左側のメニューから「Cost Explorer」を選択し、日付範囲を指定します。グループ化の条件で、ディメンションを「Tag」に選択し、ドロップダウンメニューで「EngineerName」タグを選択することで、利用者ごとの利用料を確認できます。

4. AWS Budgets の設定

次に、AWS Budgets を使用して、予算を設定し、予算を超えそうなときのアラートを設定します。

AWS Budgets は、一定料金を超えたらアラートを出すことができる AWS のコスト管理サービスです。カスタムの予算を設定し、実際のコストや予測コストがしきい値に達したときに自動的に通知を受け取ることができます。具体的には、以下のことが実現できます。

  • エンジニアごとの予算設定: タグでフィルタリングして、個人ごとに予算を設定
  • 段階的なアラート: 80%、100% など、複数のしきい値で警告を受信
  • メール通知: Amazon SNS 経由でアラートをメール配信

Budgets ページへのアクセス

Billing and Cost Management Console を開きます。

左側のメニューから「予算」を選択し、「予算の作成」ボタンをクリックします。

Budget タイプの選択

予算の設定は、「カスタマイズ (アドバンスト)」を選択し、「次へ」をクリックします。

予算の基本設定

予算名には任意の名前(例:claude-budget)を設定します。今回、月の予算額を 250.00 ドルで設定します。

予算の範囲

予算を Bedrock に限定するため、「特定の AWS コストディメンションをフィルタリングする」を選択後、「フィルターを追加」をクリックします。

ディメンションで「サービス」を選択し、値は「Bedrock」を選択後、「フィルターを適用」をクリックします。

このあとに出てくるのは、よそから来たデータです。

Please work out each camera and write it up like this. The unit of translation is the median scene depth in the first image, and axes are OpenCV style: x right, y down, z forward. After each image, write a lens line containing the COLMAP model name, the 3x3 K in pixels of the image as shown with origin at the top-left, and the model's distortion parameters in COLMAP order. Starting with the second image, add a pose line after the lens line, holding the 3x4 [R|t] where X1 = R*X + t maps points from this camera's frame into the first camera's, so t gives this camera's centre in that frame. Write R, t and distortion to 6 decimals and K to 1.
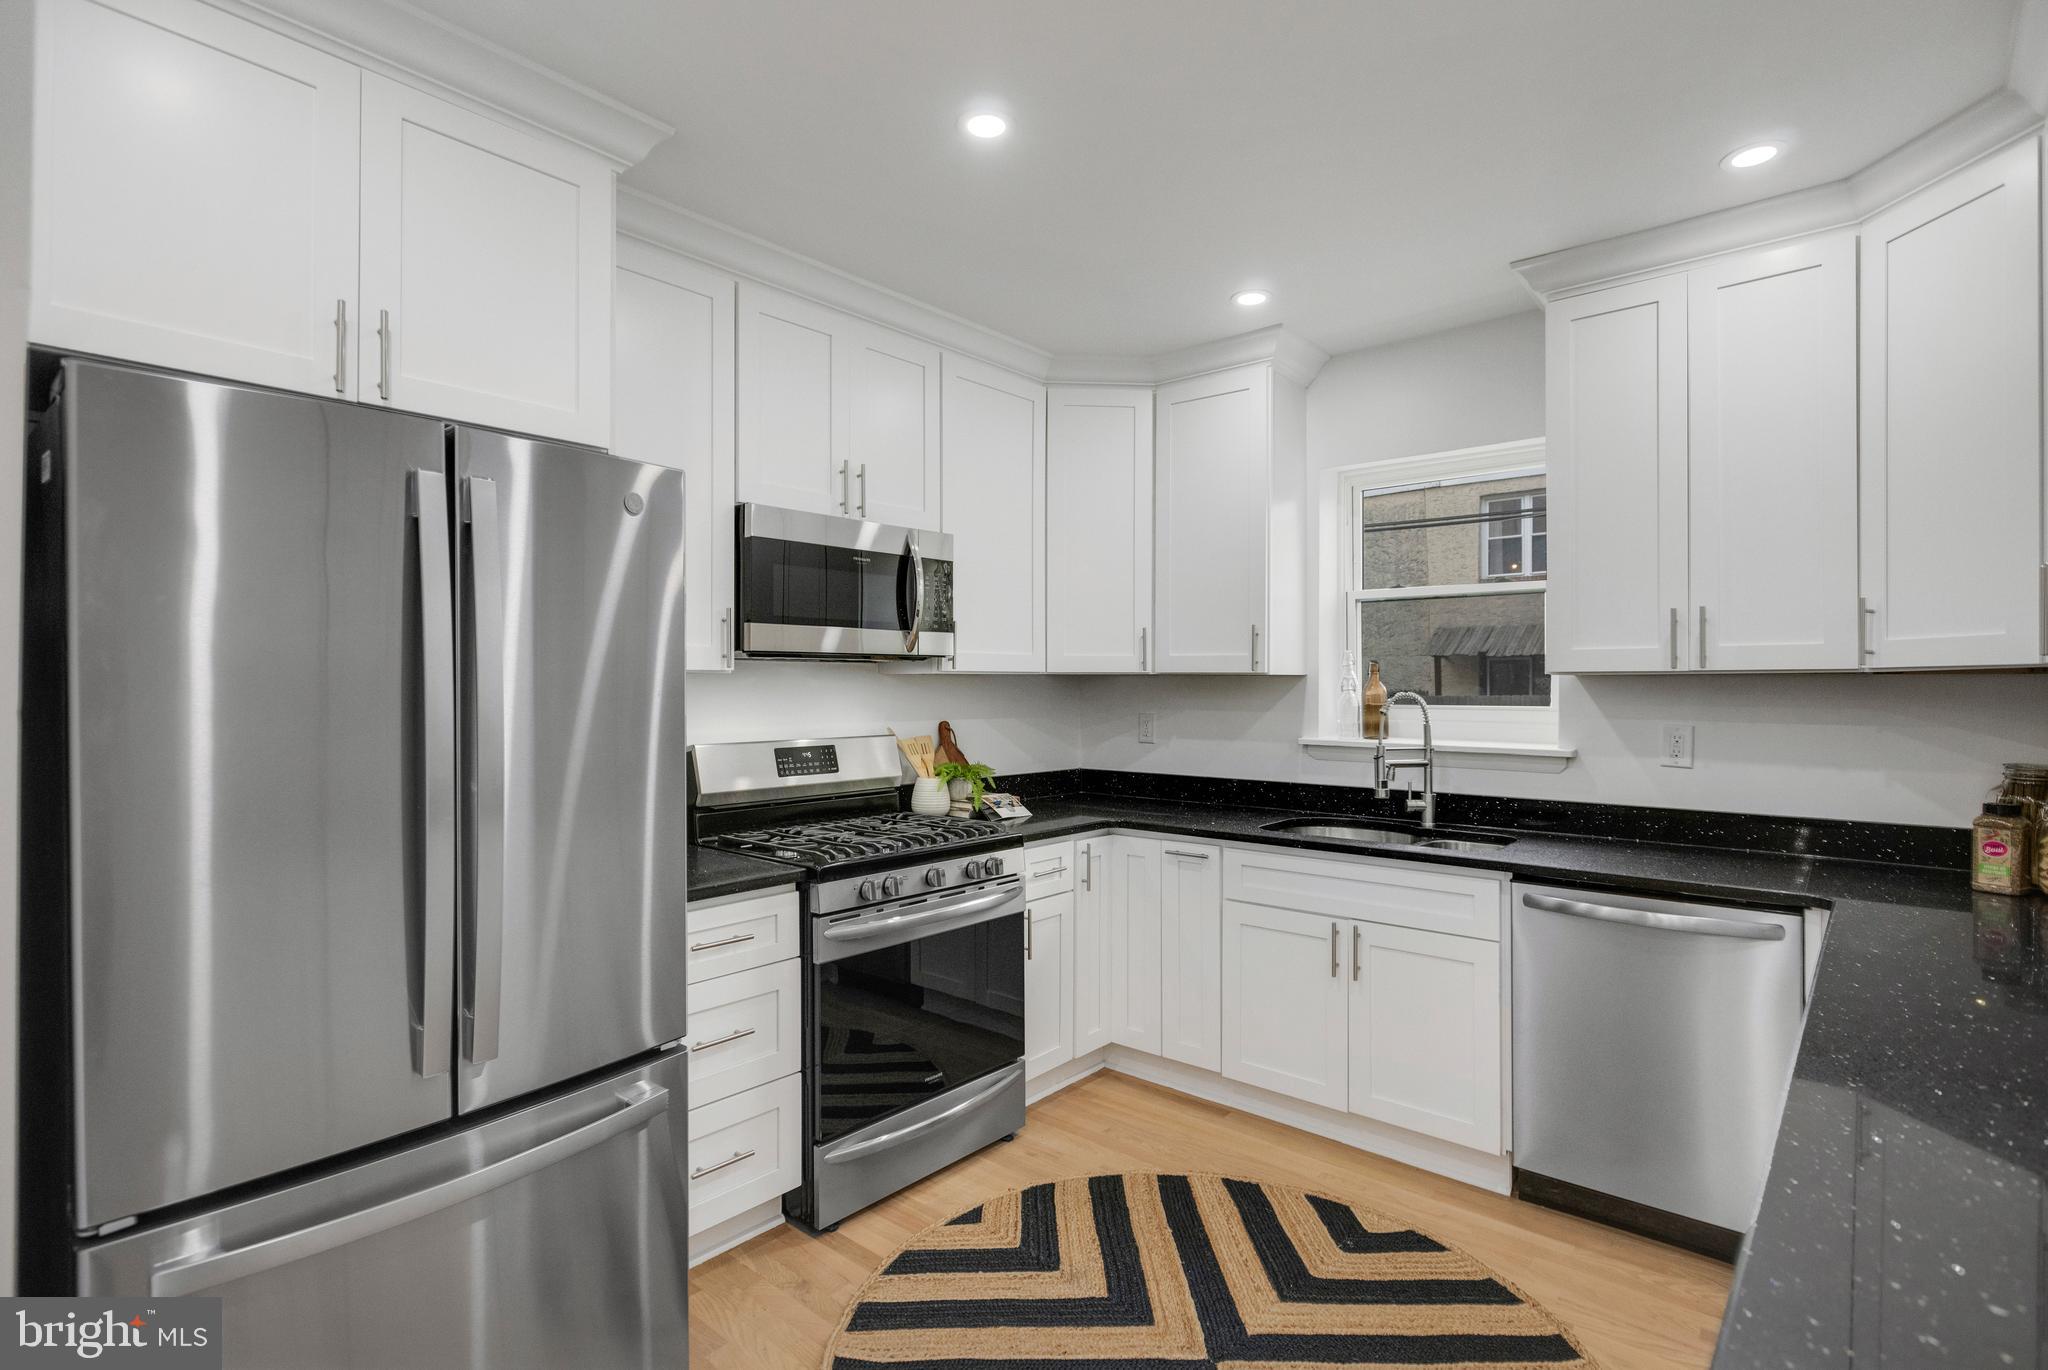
lens RADIAL K [[983.5, 0, 996.9], [0, 983.5, 682.0], [0, 0, 1]] dist [-0.001348, -0.001253]
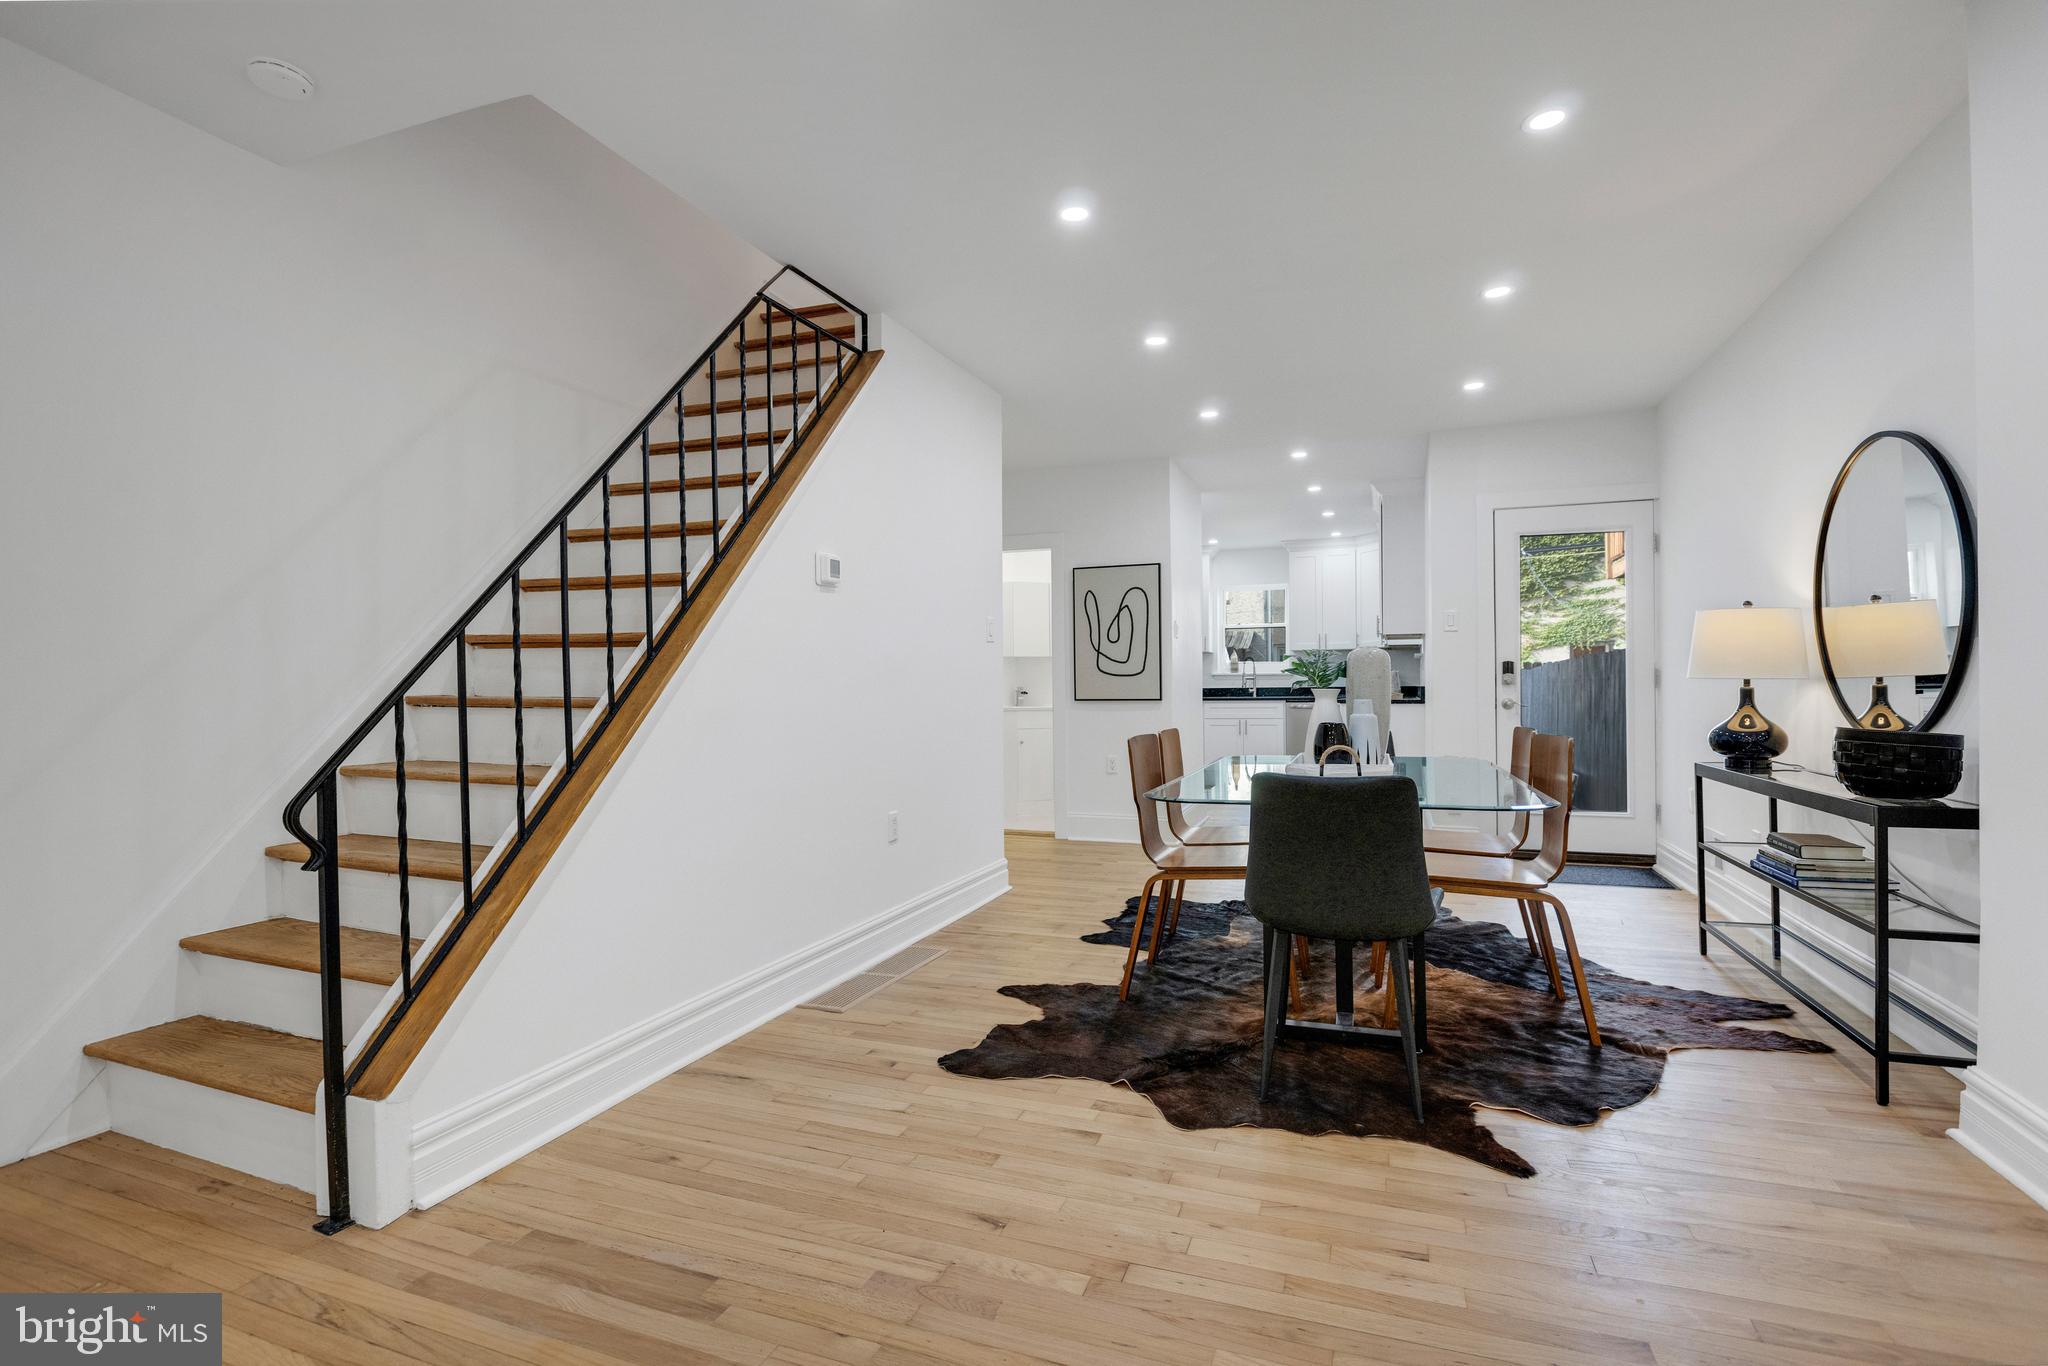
lens RADIAL K [[958.4, 0, 1021.1], [0, 958.4, 678.8], [0, 0, 1]] dist [-0.002948, -0.001173]
pose [[0.937160, -0.007194, 0.348825, -1.510290], [0.008248, 0.999965, -0.001537, 0.085063], [-0.348801, 0.004318, 0.937187, -1.857886]]
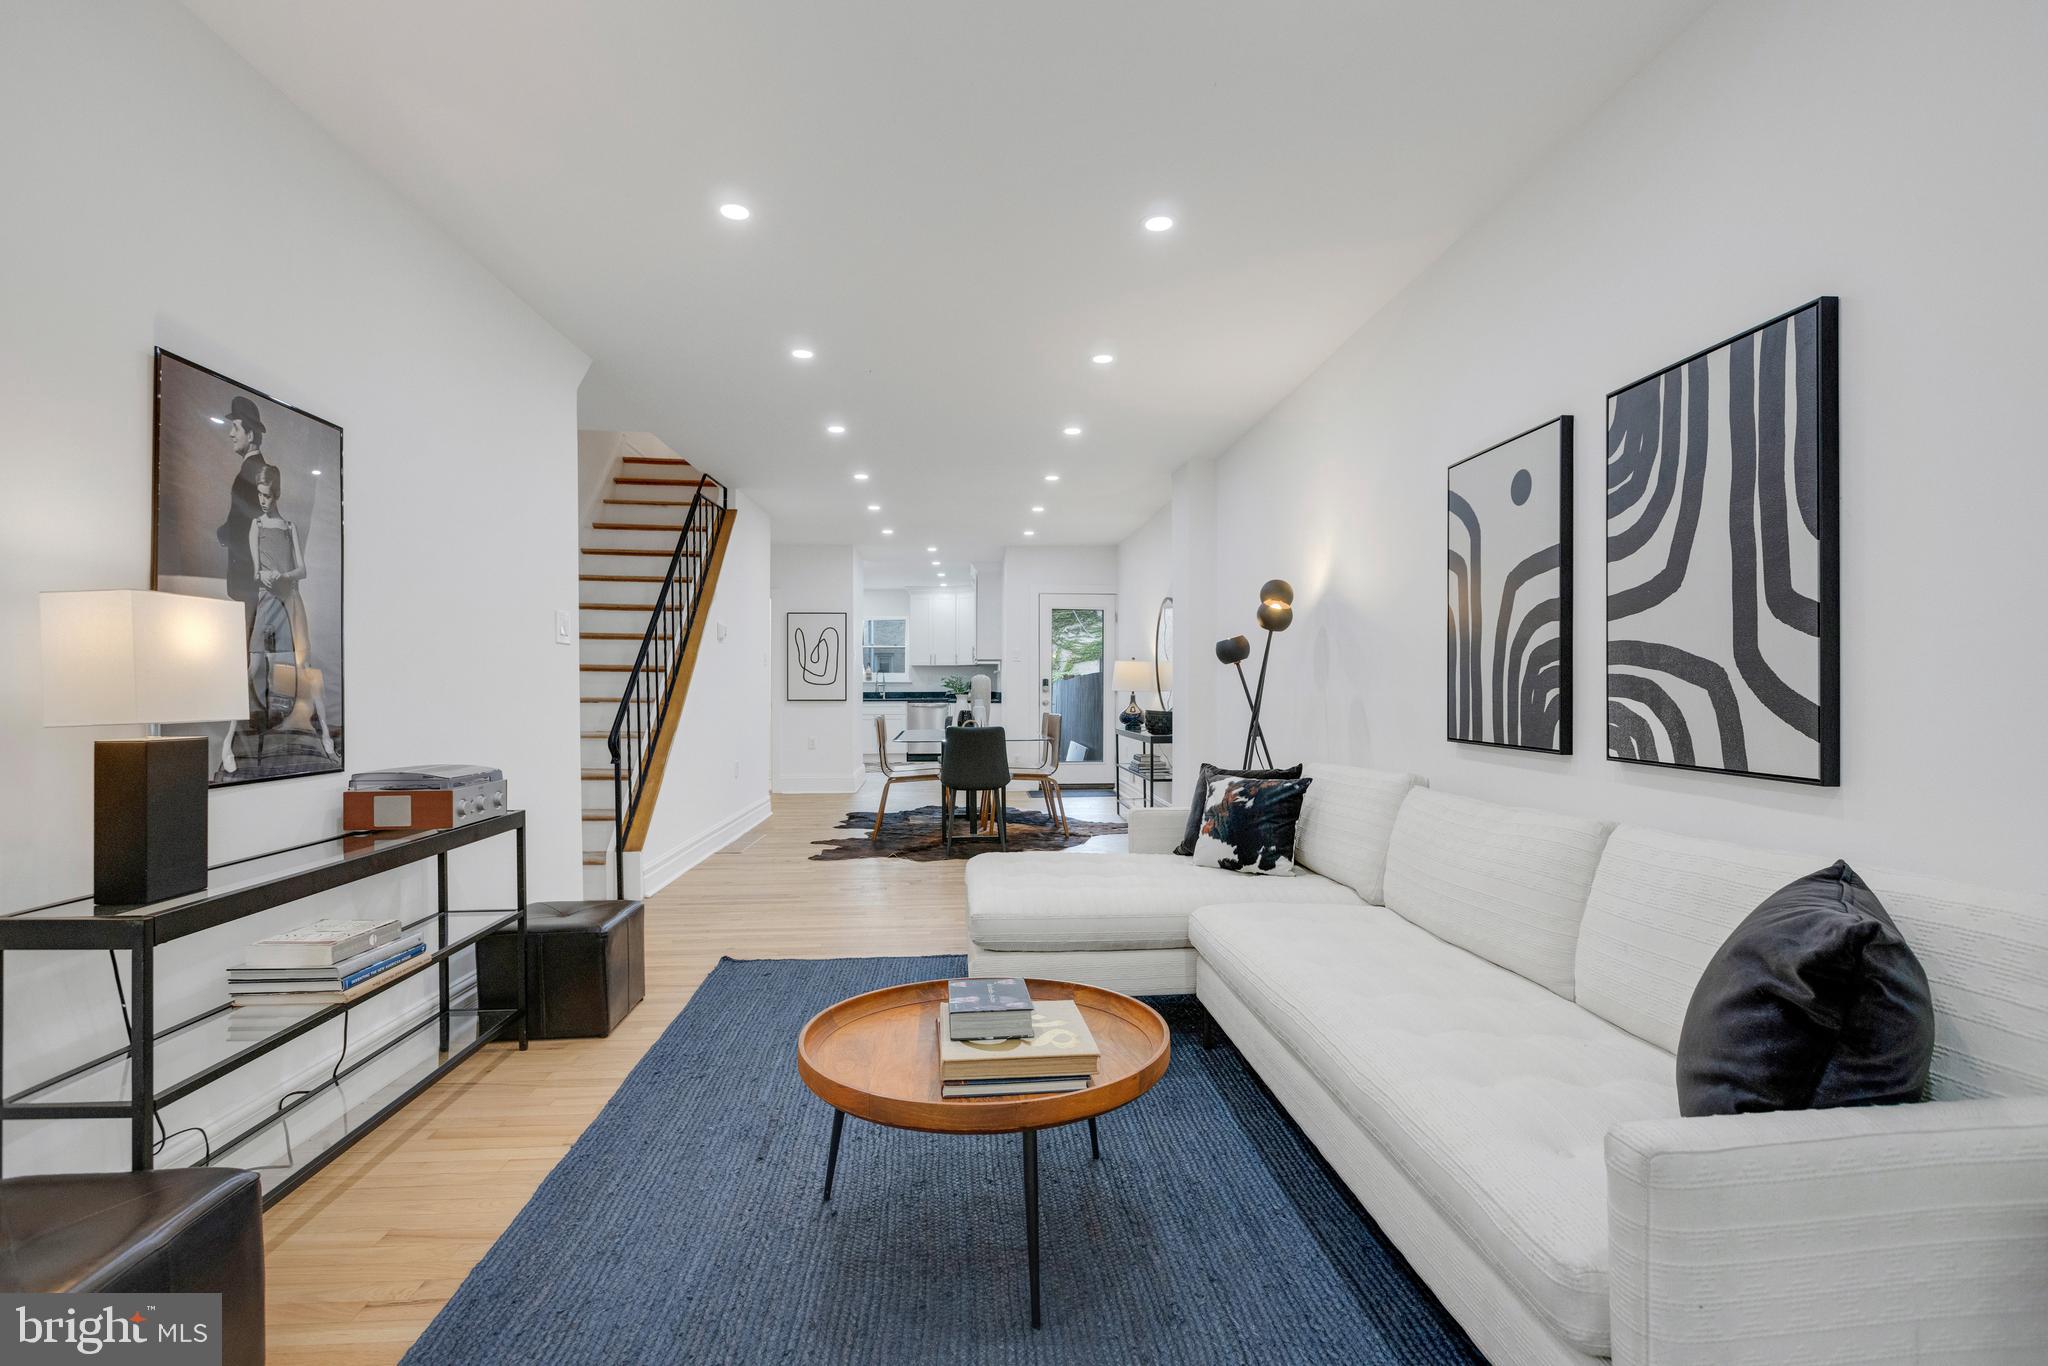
lens RADIAL K [[958.4, 0, 1015.5], [0, 958.4, 691.2], [0, 0, 1]] dist [-0.002948, -0.001173]
pose [[0.711747, -0.006413, 0.702407, -2.339286], [-0.001724, 0.999939, 0.010876, 0.063603], [-0.702434, -0.008952, 0.711693, -2.694113]]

フィルターが設定されたことを確認し、「次へ」をクリックします。

【参考】さらにフィルターを追加し、以下のようにタグキーを使用することで、ユーザごとに予算管理や閾値を設定することも可能です。

アラートしきい値の設定

予算超過時の通知を設定します。「アラートのしきい値を追加」を選択します。

今回、実際のコストが予算の 80% 超過したら、指定したメールアドレスに通知が飛ぶように設定します。

アラートは複数指定することも可能です。

予算の確認と作成

アクションをアタッチの設定はそのまま「次へ」を選択します。

最後に、「予算を作成」をクリックします。

作成完了

予算が正常に作成されると、Budgets ダッシュボードに表示されます。

(参考)メールの内容

閾値を超えると、指定したメールアドレスに確認メールが届きます。

まとめ

この記事では、Amazon Bedrock のアプリケーション推論プロファイルと AWS Budgets を組み合わせて、以下の2つの課題を解決する方法を解説しました。

  1. 誰がどれだけ利用したのかを可視化

    • アプリケーション推論プロファイルにタグ(EngineerName)を付与
    • Cost Explorer でタグごとにフィルタリングして利用状況を確認
  2. 一定料金を超えたらアラートを出す

    • AWS Budgets でタグをフィルターとした予算を設定
    • しきい値(80%)に達したら SNS 経由でメール通知

これらの仕組みを導入することで、利用状況の把握や予期しない請求を防ぎ、安心して Claude Code on Bedrock を活用できる環境を構築できます。